Doug Christie died in hospital on Monday night at the age of 66.
His wife, Keltie Zubko, told The Canadian Press her husband, who was diagnosed with prostate cancer in 2011, died of metastatic liver disease.
She said Christie was surrounded by his family.
"(We) were all with him and able to say all that was in our hearts to say before he let go of the pain and suffering to leave us with the immense gifts of his love for us and the lessons of his life," Zubko said in an email forwarded by one of his supporters.
Christie’s client list includes former Nazi prison guard Michael Seifert, Holocaust-denier Ernst Zundel and self-proclaimed Nazi-sympathizer Paul Fromm.
Zundel, who maintains the Holocaust never occurred, was convicted in 1985 for "spreading false news'" about Jewish people and was sentenced to 15 months in jail.
Seifert was convicted of war crimes and was eventually extradited to Italy, where he was to spend the rest of his life in prison.
Fromm described Christie as an immensely brave man who was motivated by a deep love of freedom and a suspicion of government and authority.
"The Doug I knew was a sensitive and proud man. He was a deeply moral man. He did not seek notoriety," Fromm said in an email, noting the two were friends for more than 30 years.
"He felt the rejections and condemnations deeply. Yet, Doug felt a higher imperative — individual freedom and liberty. "
Fromm is a former member of the Western Guard white supremacist group and self-styled director of the right-wing Canadian Association for Free Expression.
Christie also represented aboriginal leader David Ahenakew, who was stripped of his Order of Canada for comments he made about Jews.
The legal saga over Ahenakew’s comments ended in 2009 when Saskatchewan justice officials decided not to appeal his acquittal on a hate crime charge.
Christie later argued that Ahenakew should get back the Order of Canada.
Christie also defended Alberta teacher Jim Keegstra, who was initially convicted of promoting hatred against Jewish people, but his conviction was later thrown out by the Alberta appeal court.
Chris Schafer, executive director of the Canadian Constitution Foundation, said Christie served a necessary and important purpose in Canadian law and society.
"There seems to be ... a few number of people who are willing to stick their neck out and defend unpopular causes and people. He was one of them. Every society needs people like that," he said in an interview.
"Some of the people he defended are unsavoury types, but everyone deserves a defence."
Schafer, who heads a non-profit group composed of lawyers who defend cases involving constitutional freedoms, said Christie took on a very difficult task.
"(He) frankly probably paid a heavy emotional or psychological or maybe even health consequence for taking on these cases (for) often being identified as having or holding the same views of his client," he said, noting he did not know the man personally.

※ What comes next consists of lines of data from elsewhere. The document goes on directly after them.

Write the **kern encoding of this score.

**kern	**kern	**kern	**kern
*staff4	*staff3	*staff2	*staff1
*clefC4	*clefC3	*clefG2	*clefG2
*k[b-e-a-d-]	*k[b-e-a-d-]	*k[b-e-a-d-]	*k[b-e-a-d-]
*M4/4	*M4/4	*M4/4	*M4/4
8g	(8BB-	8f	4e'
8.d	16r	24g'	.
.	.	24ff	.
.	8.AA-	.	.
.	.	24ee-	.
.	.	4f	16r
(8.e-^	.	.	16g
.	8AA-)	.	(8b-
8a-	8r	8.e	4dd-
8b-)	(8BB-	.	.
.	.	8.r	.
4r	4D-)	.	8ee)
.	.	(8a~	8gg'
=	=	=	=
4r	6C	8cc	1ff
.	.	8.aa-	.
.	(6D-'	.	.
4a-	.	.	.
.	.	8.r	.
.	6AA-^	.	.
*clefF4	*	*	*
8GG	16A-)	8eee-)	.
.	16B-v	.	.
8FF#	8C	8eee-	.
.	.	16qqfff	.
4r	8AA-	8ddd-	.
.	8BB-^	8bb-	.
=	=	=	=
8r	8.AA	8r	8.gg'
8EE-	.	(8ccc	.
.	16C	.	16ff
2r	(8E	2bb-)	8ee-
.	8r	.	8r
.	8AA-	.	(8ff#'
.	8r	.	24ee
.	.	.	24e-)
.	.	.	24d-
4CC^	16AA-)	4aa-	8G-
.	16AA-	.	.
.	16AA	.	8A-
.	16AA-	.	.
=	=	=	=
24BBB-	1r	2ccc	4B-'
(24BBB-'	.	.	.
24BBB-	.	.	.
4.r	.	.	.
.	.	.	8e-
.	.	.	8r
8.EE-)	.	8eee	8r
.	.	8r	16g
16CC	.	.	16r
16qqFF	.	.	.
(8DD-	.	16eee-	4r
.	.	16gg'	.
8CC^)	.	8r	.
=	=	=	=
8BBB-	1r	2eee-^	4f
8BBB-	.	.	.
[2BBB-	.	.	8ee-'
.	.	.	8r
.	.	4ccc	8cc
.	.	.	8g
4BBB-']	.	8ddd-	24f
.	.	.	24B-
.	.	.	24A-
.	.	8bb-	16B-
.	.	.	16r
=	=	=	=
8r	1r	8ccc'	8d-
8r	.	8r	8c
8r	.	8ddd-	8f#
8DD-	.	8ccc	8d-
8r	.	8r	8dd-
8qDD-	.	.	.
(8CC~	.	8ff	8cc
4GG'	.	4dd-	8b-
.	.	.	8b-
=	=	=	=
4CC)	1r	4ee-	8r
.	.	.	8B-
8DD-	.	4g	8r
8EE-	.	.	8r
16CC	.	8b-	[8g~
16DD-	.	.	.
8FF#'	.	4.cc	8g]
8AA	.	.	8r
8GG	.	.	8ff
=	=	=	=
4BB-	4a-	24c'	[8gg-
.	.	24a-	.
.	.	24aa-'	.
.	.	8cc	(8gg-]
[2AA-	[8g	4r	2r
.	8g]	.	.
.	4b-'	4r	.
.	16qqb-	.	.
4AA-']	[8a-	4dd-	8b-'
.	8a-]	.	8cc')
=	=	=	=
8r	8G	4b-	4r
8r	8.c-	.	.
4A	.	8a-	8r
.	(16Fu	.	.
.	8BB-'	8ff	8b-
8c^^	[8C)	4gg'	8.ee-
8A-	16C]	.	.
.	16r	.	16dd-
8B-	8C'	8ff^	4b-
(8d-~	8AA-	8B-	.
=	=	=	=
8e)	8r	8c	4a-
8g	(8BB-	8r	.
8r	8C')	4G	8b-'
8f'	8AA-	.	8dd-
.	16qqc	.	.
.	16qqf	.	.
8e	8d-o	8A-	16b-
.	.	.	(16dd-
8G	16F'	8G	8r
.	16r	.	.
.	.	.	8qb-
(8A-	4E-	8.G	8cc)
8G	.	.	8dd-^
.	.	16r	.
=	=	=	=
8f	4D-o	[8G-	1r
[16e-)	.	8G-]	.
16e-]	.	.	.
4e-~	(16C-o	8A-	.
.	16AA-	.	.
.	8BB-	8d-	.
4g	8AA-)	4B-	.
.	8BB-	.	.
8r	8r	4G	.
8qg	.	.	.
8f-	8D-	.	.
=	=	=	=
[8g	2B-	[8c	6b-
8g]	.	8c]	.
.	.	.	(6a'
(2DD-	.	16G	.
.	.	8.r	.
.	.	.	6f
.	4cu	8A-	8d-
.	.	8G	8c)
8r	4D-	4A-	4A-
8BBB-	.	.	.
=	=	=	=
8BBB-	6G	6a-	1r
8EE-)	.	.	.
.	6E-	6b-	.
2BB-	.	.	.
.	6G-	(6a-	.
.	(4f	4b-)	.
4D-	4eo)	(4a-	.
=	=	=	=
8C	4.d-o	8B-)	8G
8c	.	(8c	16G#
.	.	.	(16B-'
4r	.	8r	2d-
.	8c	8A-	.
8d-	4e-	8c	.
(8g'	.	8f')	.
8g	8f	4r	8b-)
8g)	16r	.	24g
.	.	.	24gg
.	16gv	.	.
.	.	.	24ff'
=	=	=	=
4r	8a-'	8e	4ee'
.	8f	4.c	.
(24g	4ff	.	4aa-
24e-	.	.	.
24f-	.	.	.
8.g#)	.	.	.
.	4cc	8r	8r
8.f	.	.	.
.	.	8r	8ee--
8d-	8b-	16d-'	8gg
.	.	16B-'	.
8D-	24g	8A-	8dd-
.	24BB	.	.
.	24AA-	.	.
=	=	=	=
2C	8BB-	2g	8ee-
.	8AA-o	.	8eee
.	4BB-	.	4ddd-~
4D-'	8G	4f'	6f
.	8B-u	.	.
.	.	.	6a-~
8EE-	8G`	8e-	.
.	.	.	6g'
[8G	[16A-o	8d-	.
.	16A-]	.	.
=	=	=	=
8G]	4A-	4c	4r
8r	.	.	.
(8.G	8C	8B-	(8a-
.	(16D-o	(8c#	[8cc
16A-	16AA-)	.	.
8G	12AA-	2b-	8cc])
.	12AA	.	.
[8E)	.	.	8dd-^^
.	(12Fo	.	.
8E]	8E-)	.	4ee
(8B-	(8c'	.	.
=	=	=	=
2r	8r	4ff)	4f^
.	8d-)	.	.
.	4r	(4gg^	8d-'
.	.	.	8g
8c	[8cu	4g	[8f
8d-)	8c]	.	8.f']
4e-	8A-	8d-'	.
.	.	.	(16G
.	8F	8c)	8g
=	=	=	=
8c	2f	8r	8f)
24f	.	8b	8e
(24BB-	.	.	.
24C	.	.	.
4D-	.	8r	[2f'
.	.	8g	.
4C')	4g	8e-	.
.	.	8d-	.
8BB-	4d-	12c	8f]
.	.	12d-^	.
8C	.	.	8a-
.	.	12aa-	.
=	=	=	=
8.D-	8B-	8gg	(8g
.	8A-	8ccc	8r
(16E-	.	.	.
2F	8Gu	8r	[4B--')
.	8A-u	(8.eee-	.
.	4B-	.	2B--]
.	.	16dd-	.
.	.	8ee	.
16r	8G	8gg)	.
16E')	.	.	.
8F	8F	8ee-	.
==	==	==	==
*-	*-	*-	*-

"Which I think really is an unfair characterization."
But lawyer Anita Bromberg, who represented the Jewish advocacy group B'Nai Brith in hearings related to Zundel in the mid-2000s, said she found herself an adversary to Christie in the courtroom.
"I can't agree with the tributes that say he was an amazing man who stood up for free speech. All too often what he stood up for was the right to spread hate and hate-related speech. To me he was on the wrong side of that coin," she said in an interview.
"Watching his career, I think he all too often shared (his clients') philosophies and sentiments."
Christie found himself in trouble with the B.C. Law Society in 2008 when he was accused of professional misconduct and slapped with a hefty fine.
In 2003, Christie had authorized three subpoenas that contained documents affixed with a forged court stamp. Although Christie was found not to be involved in the forged subpoenas, the law society said he did ask his untrained client to prepare the documents.
In its decision, the law society ordered Christie to pay two fines totalling $22,500 but noted it did not want to give him a fine he wasn't able to pay because it might force him out of practising law.
”The panel described Christie's work as a valuable contribution to our free society, often performed pro bono or for greatly reduced fees, and stated its desire that Christie be able to continue with that work,'' said a society bulletin.
Outside of his legal work, the man advocated for his political beliefs including founding and leading the Western Block Party. The Western separatist party espoused views that federalism doesn't work.
Christie ran under the banner during the 2006 federal election in the riding of Esquimalt-Juan de Fuca.
On his website, Christie, who attended law school at the University of B.C. from 1967 to 1979, described himself as "Canada's most prolific defender of free speech."
Christie also acknowledged that because of the clients he represented, he was seen as a right-wing extremist, a Nazi, or an anti-Semite — smear words he said were inaccurate and unfair.
He said he was an individualist who recognized every other person’s right to be so assessed.
"It was principles of freedom that caused me to step off the beaten path," wrote Christie.
"It is the love of freedom that keeps me off the path of slaves."